Dans le domaine de la cyberdéfense, McAfee a crée son premier centre dédié en septembre 2013 à Dubaï. Son objectif est de sensibiliser les entreprises sur leur cybersécurité qu’elles soient implantées en Europe, au Moyen-Orient ou encore en Afrique. Quelles sont les actions faites en France et en Europe par McAfee en matière de cyberdéfense ? D’autres centres dédiés à la cyberdéfense vont-ils être créés ?

Ce centre de cyberdéfence de Dubaï constitue un laboratoire d’analyse et de découverte pour nos clients privés ou publics. Ils souscrivent à un abonnement pour analyser un certain nombre de données sur internet.

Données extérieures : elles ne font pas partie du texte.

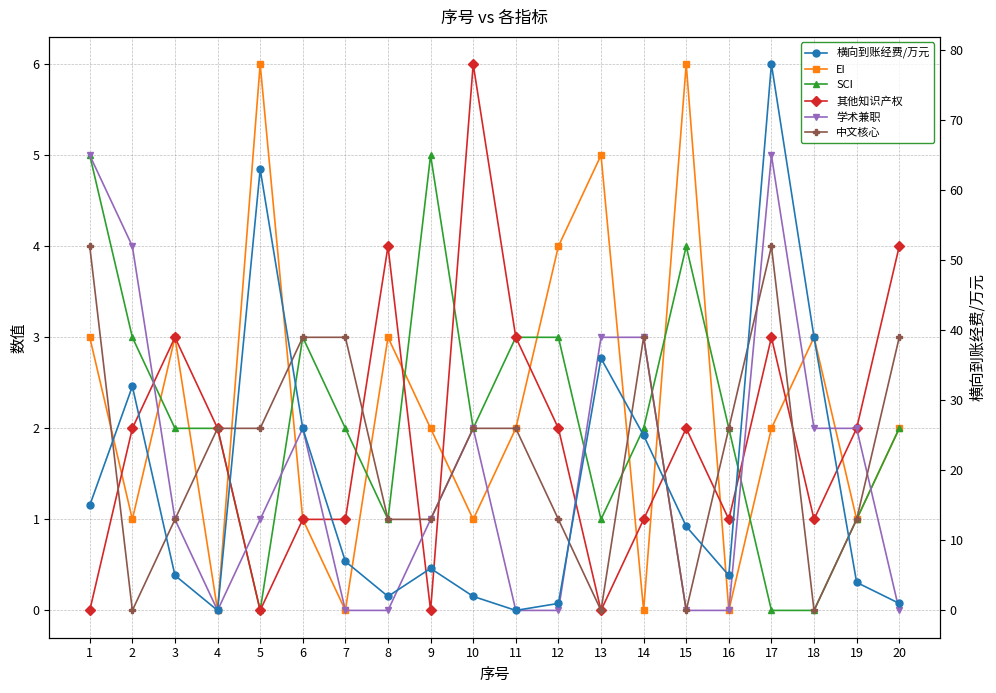

The value of 其他知识产权 at 2 is 2. True or false?

True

Nous observons des groupes de « hackers » qui peuvent attaquer telle entitée ou manipuler l’image d’une grande marque.

Dans le domaine de la cyberdéfense, notre objectif global est de promouvoir des technologies auprès d’institutions qui expriment un besoin d’activité en cyberdéfense. Nous agissons dans l’ombre de ces acteurs publics ou privés en leur offrant des technologies de process. Aujourd’hui, nous sommes, par exemple, en contrat avec Alstom et Schneider Electric pour développer le design de leur cybersécurité. Intégrer la sécurité des outils au fonctionnement d’un Organisme d’Importance Vital (OIV) fait partie de nos prérogatives dans la construction de technologie de sécurité informatique.

La cyberdéfense est en tout cas quelque chose qui est pour nous aujourd’hui en plein essor. Nous travaillons de plus en plus nos relations avec des ministères qui agissent dans ce cadre. A terme, nous cherchons à ouvrir d’autres « Cyberdefense Centers ». L’idée étant soit d’en ouvrir dans un autre pays, soit d’aider à la création d’un site en partenariat avec une entité.

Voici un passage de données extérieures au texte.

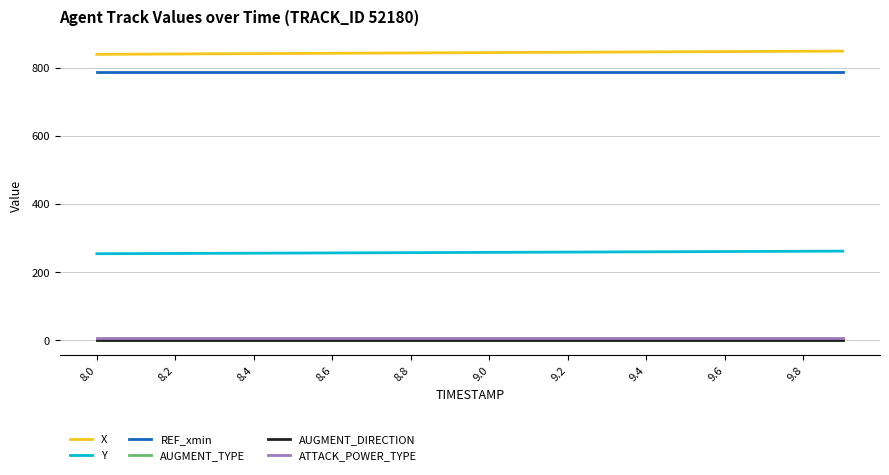

How many lines are shown in the chart?

6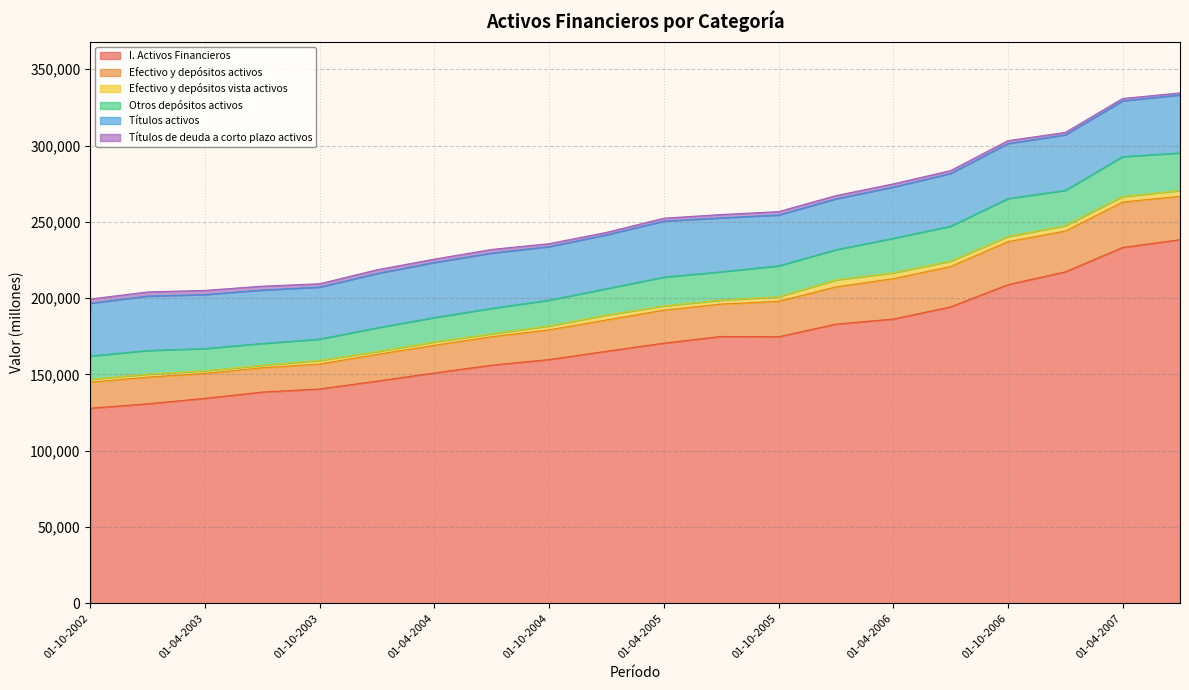

Does the chart display data point markers on the line(s)?

No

Un récent rapport édité par McAfee prônait davantage de coopération internationale en matière de sécurité des réseaux informatiques. Quels sont les acteurs – privés ou publics – avec lesquels McAfee coopèrent ? Quelles sont les axes d’amélioration selon vous ?

Notre objectif est très large. Nous avons crée un protocole – « data exchange layer » – pour standardiser les échanges de sécurité. La sécurité demeure très fragmentée partout dans le monde et Intel Security nous pousse à avoir une telle philosophie de la cybersécurité. Intel a standardisé par le passé l’usage des ports USB et du Wifi ; nous souhaitons dorénavant standardiser les protocoles de sécurité. Tout le monde doit parler le même langage, ce qui n’est pas encore le cas.

Cette technologie sort cette semaine, mais ce protocole sera utilisé en un premier temps uniquement par les quelques 80 technologies qui appartiennent à McAfee. Si tout se passe bien, nous établirons l’année prochaine un partenariat avec 150 éditeurs qui travaillent avec nous. D’ici 2017, nous allons dupliquer ce standard et le rendre grand public. Cette globalisation de ce nouveau protocole d’échange passe par nos clients et doit permettre à chacun de mieux se comprendre.

Nota Bene : McAfee inclut dans sa présentation organisationnelle la France dans l’Europe du Sud.

Propos recueillis par Quentin Michaud.